Lesson 18 · The Delivery Boundary · Final Deep-Cut

Where the system ends

The last detail of the alert path — and a lesson about boundaries. ~9 min.

Builds on: L15 New: system boundary / adapter New: ctx-cancellable backoff

The alert-processor (L15) calls notifyClient.Send(event) to deliver an alert. Open pkg/notification expecting Slack/email/PagerDuty routing… and you find one small file. That's the lesson. The actual channels live in a separate service; this package is just a resilient HTTP client to it. The final thing to understand about risk-graph-indexer is where it stops.

1 · The boundary

risk-graph-indexer (this system)
decides what to alert: builds + maintains the graph, computes risk, evaluates rules, fires an AlertEvent.
POST →
forta-attester (external service)
decides how to deliver: Slack, email, webhooks, on-call routing, templating.

pkg/notification is the seam. Its entire job is to hand a correctly-shaped message across that wall over HTTP. The code even says so: NotificationRequest "matches the ChainWorkerMessage schema from forta-attester … fields and JSON tags must match exactly for the notification service to accept it."

The mature idea: know where your system ends
A big system isn't responsible for everything. risk-graph-indexer's bounded context is risk detection; notification delivery is someone else's bounded context. Connecting them with a narrow HTTP contract (instead of cramming Slack SDKs into the risk engine) keeps each side independently changeable. Recognising and respecting boundaries is a senior-level instinct — and it's the right place to end a tour of the system.
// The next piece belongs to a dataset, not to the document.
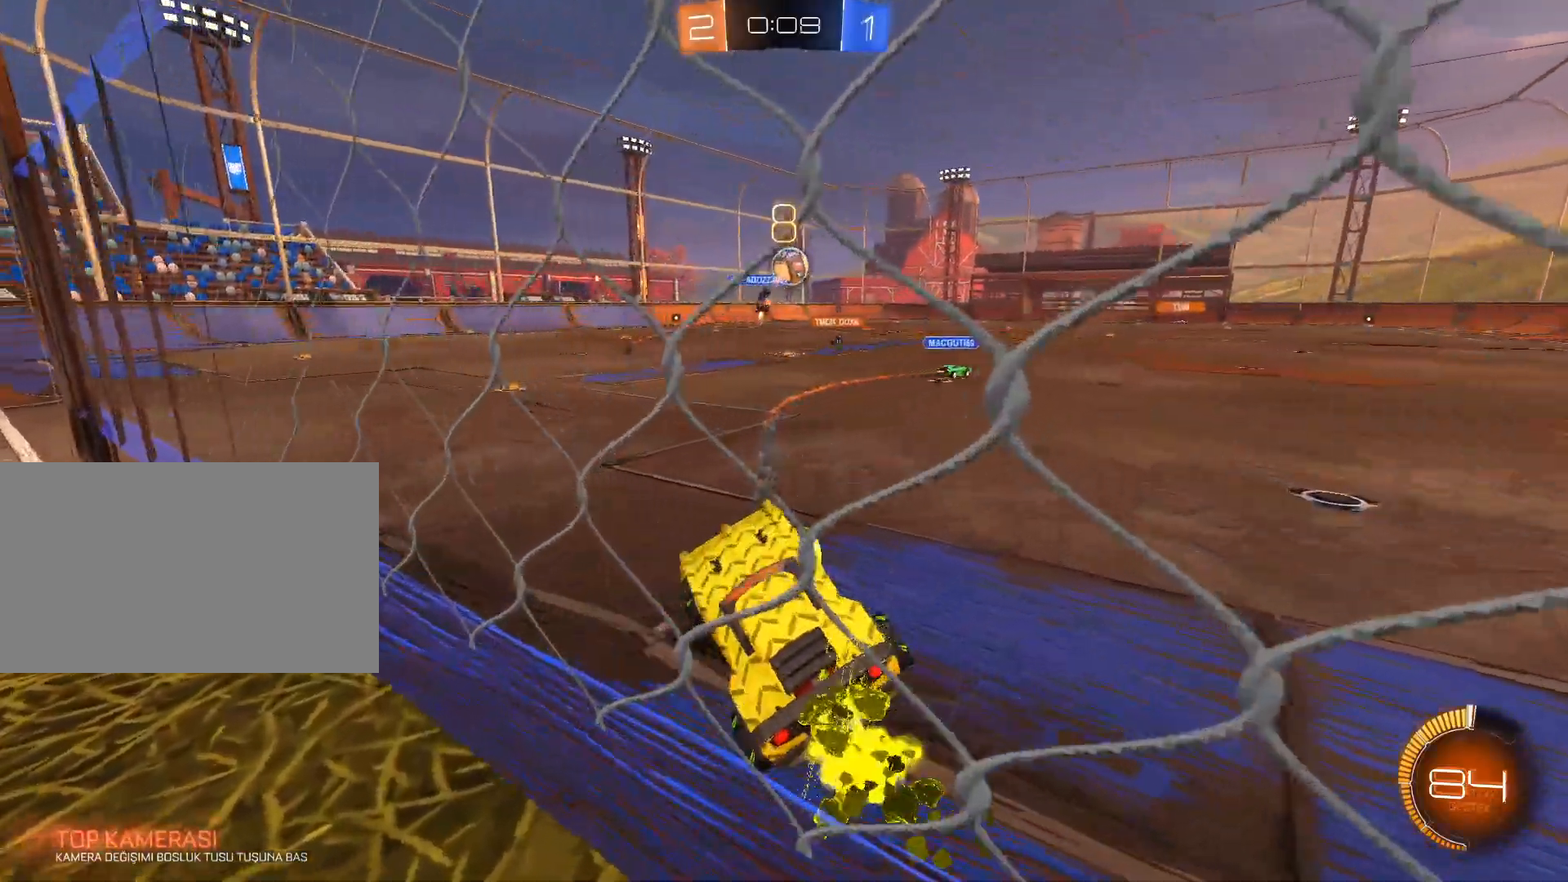
{"keys": ["a"], "mouse": [], "mouse_move": "still", "events": [[83, "d", "up"], [183, "mouse_left", "up"], [234, "w", "up"], [467, "a", "down"]]}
2 · It's an adapter (anti-corruption layer)

Send doesn't just forward the event — it translates the system's internal AlertEvent into the external service's schema (client.go):

Internal (our model)→ External (their schema)
event.Severity ("high"/"medium"/"low")Risk uint8 (100 / 50 / 25)
NodeID, AlertType, TimestampFFRId = sha256(NodeID:AlertType:Timestamp)
event.Details, Label, AlertTypeFailure.Metadata (from/addresses/label/detection_module…)
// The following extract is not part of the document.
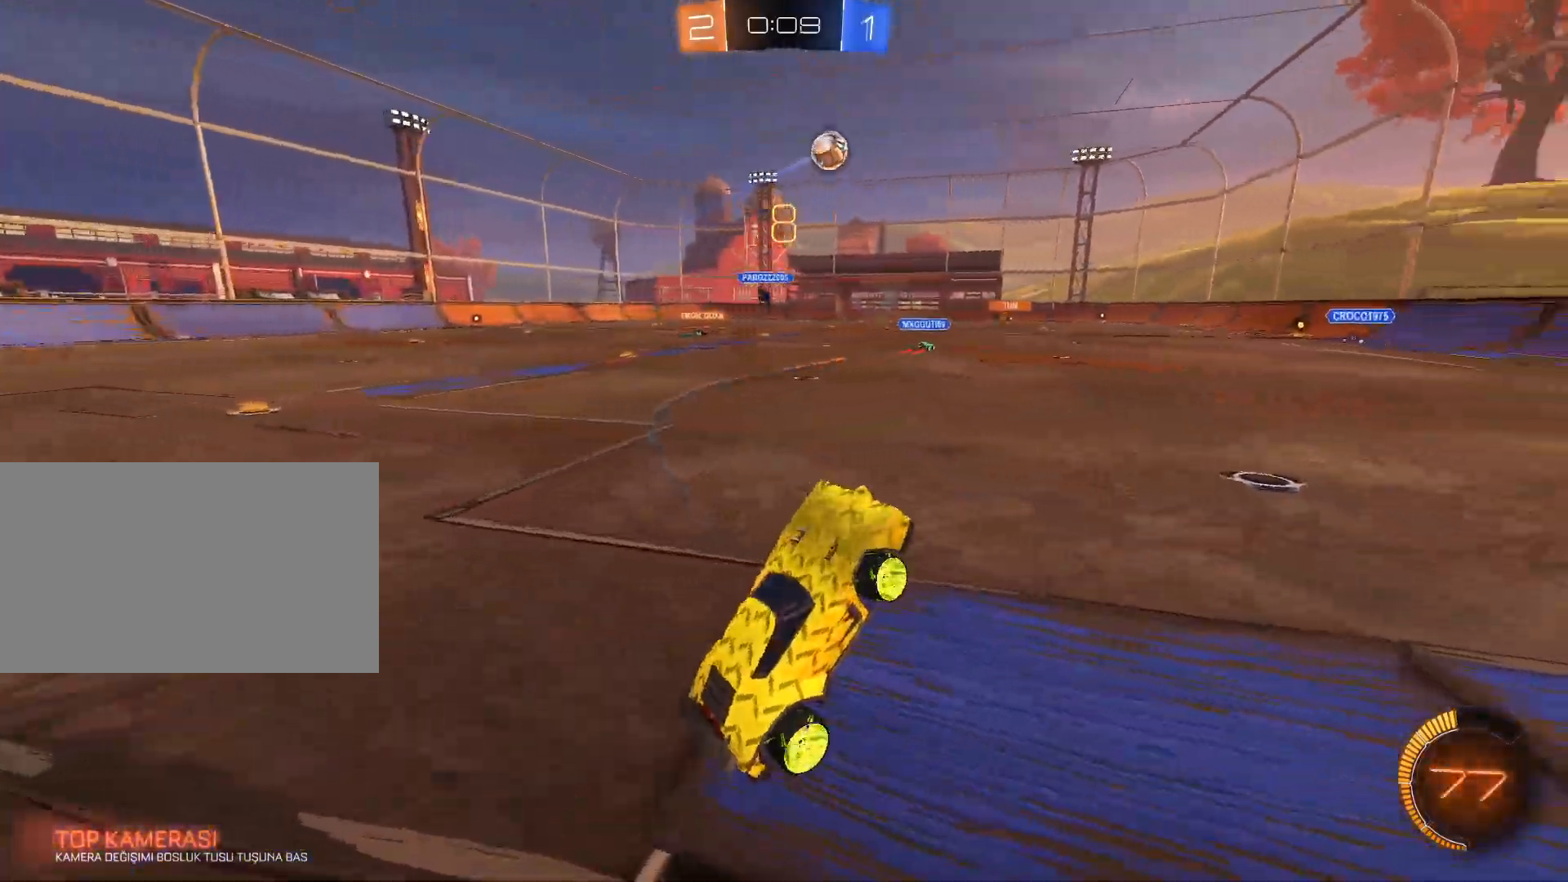
{"keys": ["w"], "mouse": ["left"], "mouse_move": "still", "events": [[101, "w", "down"], [201, "a", "up"], [434, "mouse_left", "down"]]}
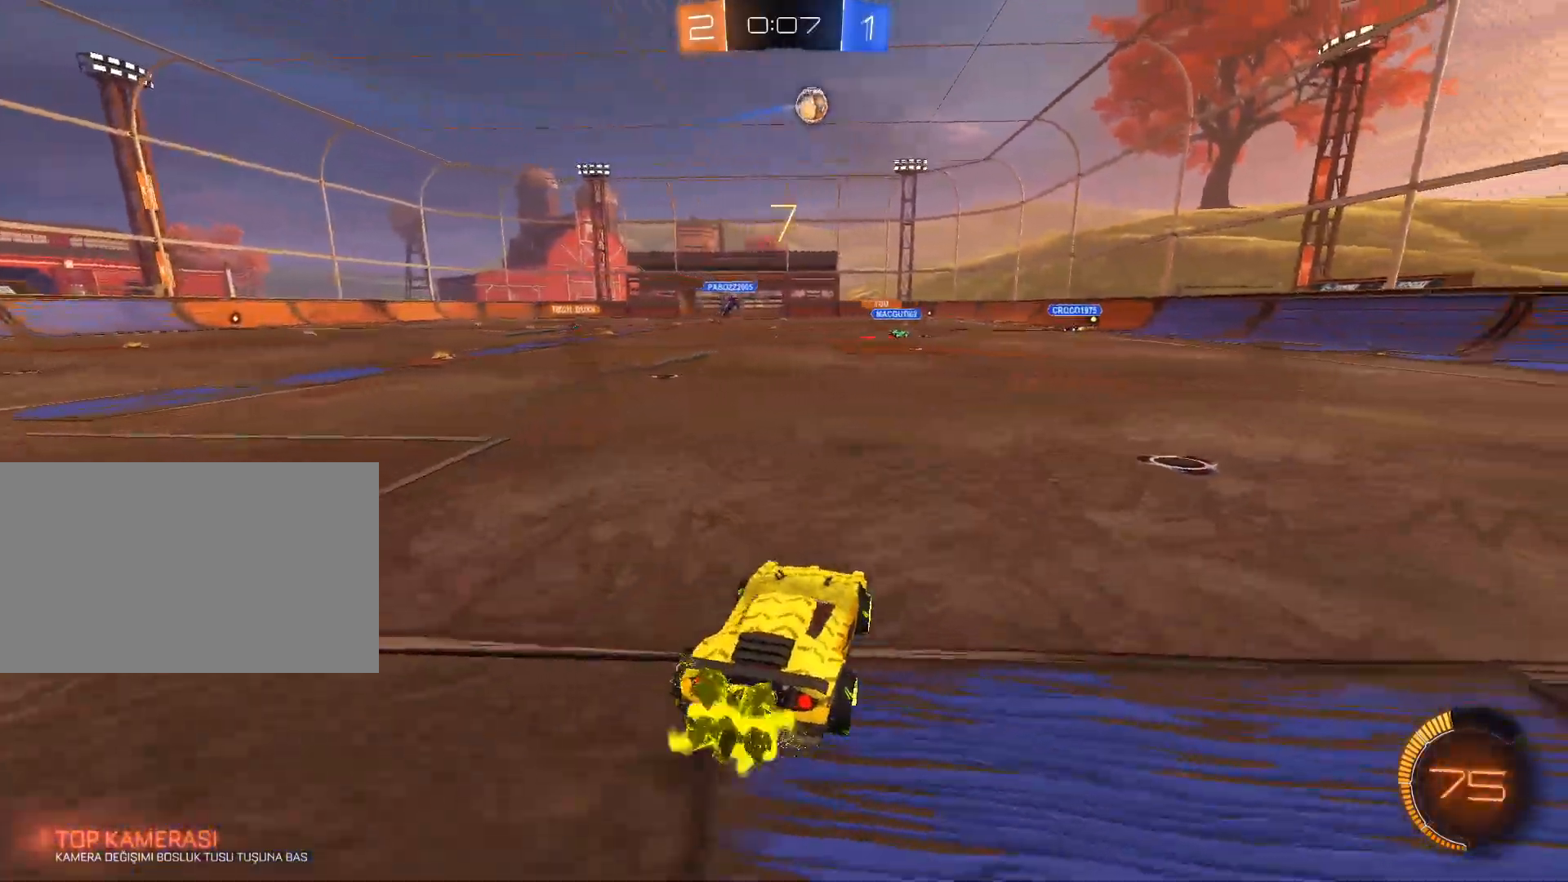
{"keys": ["w"], "mouse": ["left"], "mouse_move": "still", "events": [[67, "mouse_left", "up"], [117, "mouse_left", "down"], [167, "a", "down"], [217, "a", "up"], [400, "d", "down"], [450, "d", "up"]]}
This translation layer is an anti-corruption layer: the external service's wire format never leaks into the risk engine, and a change on either side is absorbed here. The two domains stay decoupled.

🔗 The idempotency key, one final time
Look at FFRId = sha256(NodeID:AlertType:Timestamp) — a stable, content-derived ID for the alert. It lets the external service dedup too. This is the same discipline you've now seen four times: the write path's MERGE (L4), graphwrite's IdemKey (L9), the alert-processor's doc-id = msg-id (L15), and now FFRId across the system boundary. "Make replays safe with a stable key" is woven through the entire codebase — even at its edge.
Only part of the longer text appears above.